(Collected data)
_ _ _ _ _
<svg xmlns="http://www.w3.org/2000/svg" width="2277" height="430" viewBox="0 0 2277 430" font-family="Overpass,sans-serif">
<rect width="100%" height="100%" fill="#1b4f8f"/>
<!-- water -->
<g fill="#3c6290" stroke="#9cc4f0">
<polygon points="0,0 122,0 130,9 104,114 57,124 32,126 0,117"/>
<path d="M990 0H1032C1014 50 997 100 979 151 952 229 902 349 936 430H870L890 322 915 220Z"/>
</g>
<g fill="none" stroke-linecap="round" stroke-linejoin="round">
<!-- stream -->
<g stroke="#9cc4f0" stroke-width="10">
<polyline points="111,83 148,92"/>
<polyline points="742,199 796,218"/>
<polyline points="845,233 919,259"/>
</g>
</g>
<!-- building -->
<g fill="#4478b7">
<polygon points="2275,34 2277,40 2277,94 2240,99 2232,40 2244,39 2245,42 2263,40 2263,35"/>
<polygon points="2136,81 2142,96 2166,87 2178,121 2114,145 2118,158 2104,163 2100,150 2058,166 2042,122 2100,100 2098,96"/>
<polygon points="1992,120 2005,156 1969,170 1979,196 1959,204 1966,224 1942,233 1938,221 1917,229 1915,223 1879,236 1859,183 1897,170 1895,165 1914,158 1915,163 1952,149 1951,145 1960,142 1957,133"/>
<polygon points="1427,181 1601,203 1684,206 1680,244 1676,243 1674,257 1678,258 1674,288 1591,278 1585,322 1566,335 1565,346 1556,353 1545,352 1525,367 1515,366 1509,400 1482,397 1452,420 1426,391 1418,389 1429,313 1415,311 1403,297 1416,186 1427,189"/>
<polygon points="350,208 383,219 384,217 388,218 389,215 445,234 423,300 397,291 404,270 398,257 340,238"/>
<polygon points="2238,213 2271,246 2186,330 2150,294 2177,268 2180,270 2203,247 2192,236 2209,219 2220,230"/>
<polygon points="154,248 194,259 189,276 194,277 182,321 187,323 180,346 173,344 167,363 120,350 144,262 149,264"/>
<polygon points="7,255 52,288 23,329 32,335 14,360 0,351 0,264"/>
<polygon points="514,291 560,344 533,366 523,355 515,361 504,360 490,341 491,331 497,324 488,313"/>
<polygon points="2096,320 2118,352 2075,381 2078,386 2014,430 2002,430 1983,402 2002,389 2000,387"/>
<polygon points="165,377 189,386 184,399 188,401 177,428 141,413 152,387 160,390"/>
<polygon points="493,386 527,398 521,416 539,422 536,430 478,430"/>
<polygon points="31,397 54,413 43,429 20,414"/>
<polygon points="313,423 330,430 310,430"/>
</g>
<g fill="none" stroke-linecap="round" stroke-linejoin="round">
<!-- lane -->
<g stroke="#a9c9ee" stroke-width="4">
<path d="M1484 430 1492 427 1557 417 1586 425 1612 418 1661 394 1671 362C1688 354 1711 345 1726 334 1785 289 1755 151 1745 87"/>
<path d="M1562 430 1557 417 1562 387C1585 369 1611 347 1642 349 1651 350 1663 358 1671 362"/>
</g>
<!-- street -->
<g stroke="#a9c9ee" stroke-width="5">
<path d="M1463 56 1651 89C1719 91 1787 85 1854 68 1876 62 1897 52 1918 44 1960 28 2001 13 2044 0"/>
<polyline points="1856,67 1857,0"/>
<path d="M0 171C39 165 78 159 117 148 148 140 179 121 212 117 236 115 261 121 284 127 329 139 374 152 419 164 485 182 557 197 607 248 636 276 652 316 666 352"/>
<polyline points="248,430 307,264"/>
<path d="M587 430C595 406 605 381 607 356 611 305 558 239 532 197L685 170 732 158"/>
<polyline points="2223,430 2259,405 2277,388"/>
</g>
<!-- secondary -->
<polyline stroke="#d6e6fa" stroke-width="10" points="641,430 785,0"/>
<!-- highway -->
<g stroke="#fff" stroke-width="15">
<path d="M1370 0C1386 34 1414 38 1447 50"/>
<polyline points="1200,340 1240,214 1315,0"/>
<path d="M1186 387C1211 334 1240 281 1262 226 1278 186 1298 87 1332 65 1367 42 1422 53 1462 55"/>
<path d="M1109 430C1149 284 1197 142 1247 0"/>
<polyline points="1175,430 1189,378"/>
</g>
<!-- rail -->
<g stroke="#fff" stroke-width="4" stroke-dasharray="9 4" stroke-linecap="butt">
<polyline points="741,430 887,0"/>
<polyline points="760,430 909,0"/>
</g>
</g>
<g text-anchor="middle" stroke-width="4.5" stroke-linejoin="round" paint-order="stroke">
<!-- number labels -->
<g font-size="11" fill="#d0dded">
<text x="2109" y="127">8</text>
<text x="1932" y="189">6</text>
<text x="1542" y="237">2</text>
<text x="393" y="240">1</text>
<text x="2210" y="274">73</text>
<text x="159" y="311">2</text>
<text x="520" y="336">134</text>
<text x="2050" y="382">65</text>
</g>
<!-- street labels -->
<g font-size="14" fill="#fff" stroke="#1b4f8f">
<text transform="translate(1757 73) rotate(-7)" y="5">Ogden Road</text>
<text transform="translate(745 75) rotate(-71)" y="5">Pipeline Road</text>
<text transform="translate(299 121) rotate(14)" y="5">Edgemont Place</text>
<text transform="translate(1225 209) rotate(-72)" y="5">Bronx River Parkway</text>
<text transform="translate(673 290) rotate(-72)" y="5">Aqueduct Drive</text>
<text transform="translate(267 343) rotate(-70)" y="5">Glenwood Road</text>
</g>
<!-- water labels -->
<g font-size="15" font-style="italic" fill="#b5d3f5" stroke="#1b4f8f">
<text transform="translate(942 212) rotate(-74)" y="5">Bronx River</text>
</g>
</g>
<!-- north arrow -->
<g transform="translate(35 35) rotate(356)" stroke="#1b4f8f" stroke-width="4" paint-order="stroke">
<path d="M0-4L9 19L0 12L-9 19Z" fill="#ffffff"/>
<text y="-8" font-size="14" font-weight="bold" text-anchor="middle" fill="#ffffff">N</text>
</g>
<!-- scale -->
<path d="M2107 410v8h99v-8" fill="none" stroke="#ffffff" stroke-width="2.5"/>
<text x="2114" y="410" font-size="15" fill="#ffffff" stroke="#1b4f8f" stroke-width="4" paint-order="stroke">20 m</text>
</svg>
_ _ _ _ _
● WHAT THIS TASK INVOLVES
Would you repeat each line above exactly as it stands?

● YOUR RESPONSE
<svg xmlns="http://www.w3.org/2000/svg" width="2277" height="430" viewBox="0 0 2277 430" font-family="Overpass,sans-serif">
<rect width="100%" height="100%" fill="#1b4f8f"/>
<!-- water -->
<g fill="#3c6290" stroke="#9cc4f0">
<polygon points="0,0 122,0 130,9 104,114 57,124 32,126 0,117"/>
<path d="M990 0H1032C1014 50 997 100 979 151 952 229 902 349 936 430H870L890 322 915 220Z"/>
</g>
<g fill="none" stroke-linecap="round" stroke-linejoin="round">
<!-- stream -->
<g stroke="#9cc4f0" stroke-width="10">
<polyline points="111,83 148,92"/>
<polyline points="742,199 796,218"/>
<polyline points="845,233 919,259"/>
</g>
</g>
<!-- building -->
<g fill="#4478b7">
<polygon points="2275,34 2277,40 2277,94 2240,99 2232,40 2244,39 2245,42 2263,40 2263,35"/>
<polygon points="2136,81 2142,96 2166,87 2178,121 2114,145 2118,158 2104,163 2100,150 2058,166 2042,122 2100,100 2098,96"/>
<polygon points="1992,120 2005,156 1969,170 1979,196 1959,204 1966,224 1942,233 1938,221 1917,229 1915,223 1879,236 1859,183 1897,170 1895,165 1914,158 1915,163 1952,149 1951,145 1960,142 1957,133"/>
<polygon points="1427,181 1601,203 1684,206 1680,244 1676,243 1674,257 1678,258 1674,288 1591,278 1585,322 1566,335 1565,346 1556,353 1545,352 1525,367 1515,366 1509,400 1482,397 1452,420 1426,391 1418,389 1429,313 1415,311 1403,297 1416,186 1427,189"/>
<polygon points="350,208 383,219 384,217 388,218 389,215 445,234 423,300 397,291 404,270 398,257 340,238"/>
<polygon points="2238,213 2271,246 2186,330 2150,294 2177,268 2180,270 2203,247 2192,236 2209,219 2220,230"/>
<polygon points="154,248 194,259 189,276 194,277 182,321 187,323 180,346 173,344 167,363 120,350 144,262 149,264"/>
<polygon points="7,255 52,288 23,329 32,335 14,360 0,351 0,264"/>
<polygon points="514,291 560,344 533,366 523,355 515,361 504,360 490,341 491,331 497,324 488,313"/>
<polygon points="2096,320 2118,352 2075,381 2078,386 2014,430 2002,430 1983,402 2002,389 2000,387"/>
<polygon points="165,377 189,386 184,399 188,401 177,428 141,413 152,387 160,390"/>
<polygon points="493,386 527,398 521,416 539,422 536,430 478,430"/>
<polygon points="31,397 54,413 43,429 20,414"/>
<polygon points="313,423 330,430 310,430"/>
</g>
<g fill="none" stroke-linecap="round" stroke-linejoin="round">
<!-- lane -->
<g stroke="#a9c9ee" stroke-width="4">
<path d="M1484 430 1492 427 1557 417 1586 425 1612 418 1661 394 1671 362C1688 354 1711 345 1726 334 1785 289 1755 151 1745 87"/>
<path d="M1562 430 1557 417 1562 387C1585 369 1611 347 1642 349 1651 350 1663 358 1671 362"/>
</g>
<!-- street -->
<g stroke="#a9c9ee" stroke-width="5">
<path d="M1463 56 1651 89C1719 91 1787 85 1854 68 1876 62 1897 52 1918 44 1960 28 2001 13 2044 0"/>
<polyline points="1856,67 1857,0"/>
<path d="M0 171C39 165 78 159 117 148 148 140 179 121 212 117 236 115 261 121 284 127 329 139 374 152 419 164 485 182 557 197 607 248 636 276 652 316 666 352"/>
<polyline points="248,430 307,264"/>
<path d="M587 430C595 406 605 381 607 356 611 305 558 239 532 197L685 170 732 158"/>
<polyline points="2223,430 2259,405 2277,388"/>
</g>
<!-- secondary -->
<polyline stroke="#d6e6fa" stroke-width="10" points="641,430 785,0"/>
<!-- highway -->
<g stroke="#fff" stroke-width="15">
<path d="M1370 0C1386 34 1414 38 1447 50"/>
<polyline points="1200,340 1240,214 1315,0"/>
<path d="M1186 387C1211 334 1240 281 1262 226 1278 186 1298 87 1332 65 1367 42 1422 53 1462 55"/>
<path d="M1109 430C1149 284 1197 142 1247 0"/>
<polyline points="1175,430 1189,378"/>
</g>
<!-- rail -->
<g stroke="#fff" stroke-width="4" stroke-dasharray="9 4" stroke-linecap="butt">
<polyline points="741,430 887,0"/>
<polyline points="760,430 909,0"/>
</g>
</g>
<g text-anchor="middle" stroke-width="4.5" stroke-linejoin="round" paint-order="stroke">
<!-- number labels -->
<g font-size="11" fill="#d0dded">
<text x="2109" y="127">8</text>
<text x="1932" y="189">6</text>
<text x="1542" y="237">2</text>
<text x="393" y="240">1</text>
<text x="2210" y="274">73</text>
<text x="159" y="311">2</text>
<text x="520" y="336">134</text>
<text x="2050" y="382">65</text>
</g>
<!-- street labels -->
<g font-size="14" fill="#fff" stroke="#1b4f8f">
<text transform="translate(1757 73) rotate(-7)" y="5">Ogden Road</text>
<text transform="translate(745 75) rotate(-71)" y="5">Pipeline Road</text>
<text transform="translate(299 121) rotate(14)" y="5">Edgemont Place</text>
<text transform="translate(1225 209) rotate(-72)" y="5">Bronx River Parkway</text>
<text transform="translate(673 290) rotate(-72)" y="5">Aqueduct Drive</text>
<text transform="translate(267 343) rotate(-70)" y="5">Glenwood Road</text>
</g>
<!-- water labels -->
<g font-size="15" font-style="italic" fill="#b5d3f5" stroke="#1b4f8f">
<text transform="translate(942 212) rotate(-74)" y="5">Bronx River</text>
</g>
</g>
<!-- north arrow -->
<g transform="translate(35 35) rotate(356)" stroke="#1b4f8f" stroke-width="4" paint-order="stroke">
<path d="M0-4L9 19L0 12L-9 19Z" fill="#ffffff"/>
<text y="-8" font-size="14" font-weight="bold" text-anchor="middle" fill="#ffffff">N</text>
</g>
<!-- scale -->
<path d="M2107 410v8h99v-8" fill="none" stroke="#ffffff" stroke-width="2.5"/>
<text x="2114" y="410" font-size="15" fill="#ffffff" stroke="#1b4f8f" stroke-width="4" paint-order="stroke">20 m</text>
</svg>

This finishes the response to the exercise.